Commodity Closing Level:

The Gold Price on the final Review Date.

Review Dates:

October 9, 2009 (first Review Date), April 9, 2010 (second Review Date), October 8, 2010 (third Review Date) and April 8, 2011 (final Review Date).

Gold Price:

On any trading day, the official afternoon fixing per troy ounce of Gold for delivery in London through a member of the London Bullion Market Association (the “LBMA”) authorized to effect such delivery, stated in U.S. dollars, as calculated by the LBMA and displayed on Bloomberg under the symbol “GOLDLNPM”, on such trading day.

Maturity Date:

April 13, 2011

CUSIP:

48123LS70

Subject to postponement in the event of a market disruption event and as described under “Description of Notes — Payment at Maturity” or “Description of Notes — Automatic Call,” as applicable, in the accompanying product supplement no. 164-A-I.

Investing in the Semi-Annual Review Notes involves a number of risks. See “Risk Factors” beginning on page PS-6 of the accompanying product supplement no. 164-A-I and “Selected Risk Considerations” beginning on page TS-3 of this term sheet.

JPMorgan Chase & Co. has filed a registration statement (including a prospectus) with the Securities and Exchange Commission, or SEC, for the offering to which this term sheet relates. Before you invest, you should read the prospectus in that registration statement and the other documents relating to this offering that JPMorgan Chase & Co. has filed with the SEC for more complete information about JPMorgan Chase & Co. and this offering. You may get these documents without cost by visiting EDGAR on the SEC website at www.sec.gov. Alternatively, JPMorgan Chase & Co., any agent or any dealer participating in this offering will arrange to send you the prospectus, the prospectus supplement, product supplement no. 164-A-I and this term sheet if you so request by calling toll-free 866-535-9248.

■ Given exercise a:
Reproduce every line of the listing below word for word, but leave the pictures out of your answer.

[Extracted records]

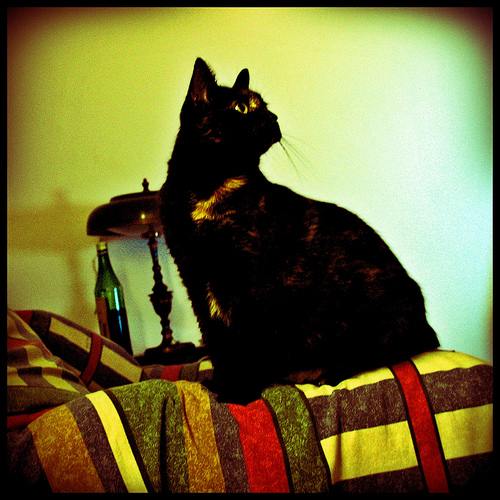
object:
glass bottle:
[92, 239, 128, 361]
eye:
[230, 99, 247, 117]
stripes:
[394, 357, 442, 490]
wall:
[8, 9, 492, 359]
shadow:
[10, 187, 110, 330]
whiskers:
[277, 127, 309, 172]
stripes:
[81, 388, 140, 488]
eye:
[248, 98, 264, 109]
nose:
[264, 113, 279, 122]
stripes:
[8, 422, 41, 487]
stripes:
[422, 362, 494, 406]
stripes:
[51, 313, 143, 382]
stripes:
[99, 343, 148, 376]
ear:
[233, 68, 251, 91]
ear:
[187, 59, 216, 94]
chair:
[0, 304, 497, 492]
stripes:
[225, 394, 289, 492]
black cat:
[158, 57, 440, 405]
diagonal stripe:
[51, 317, 166, 372]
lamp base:
[85, 177, 199, 365]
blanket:
[7, 308, 491, 493]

■ Given exercise b:
Summarize the term sheet excerpt above in three sentences.

■ Final answer a:
object:
glass bottle:
[92, 239, 128, 361]
eye:
[230, 99, 247, 117]
stripes:
[394, 357, 442, 490]
wall:
[8, 9, 492, 359]
shadow:
[10, 187, 110, 330]
whiskers:
[277, 127, 309, 172]
stripes:
[81, 388, 140, 488]
eye:
[248, 98, 264, 109]
nose:
[264, 113, 279, 122]
stripes:
[8, 422, 41, 487]
stripes:
[422, 362, 494, 406]
stripes:
[51, 313, 143, 382]
stripes:
[99, 343, 148, 376]
ear:
[233, 68, 251, 91]
ear:
[187, 59, 216, 94]
chair:
[0, 304, 497, 492]
stripes:
[225, 394, 289, 492]
black cat:
[158, 57, 440, 405]
diagonal stripe:
[51, 317, 166, 372]
lamp base:
[85, 177, 199, 365]
blanket:
[7, 308, 491, 493]

■ Final answer b:
The Commodity Closing Level is the Gold Price on the final Review Date, April 8, 2011. The Gold Price is the LBMA's official afternoon London fixing per troy ounce of gold, stated in U.S. dollars and displayed on Bloomberg under “GOLDLNPM.” The notes mature on April 13, 2011, subject to postponement, and JPMorgan Chase & Co. has filed a registration statement with the SEC for the offering, which investors should read along with the risk sections before investing.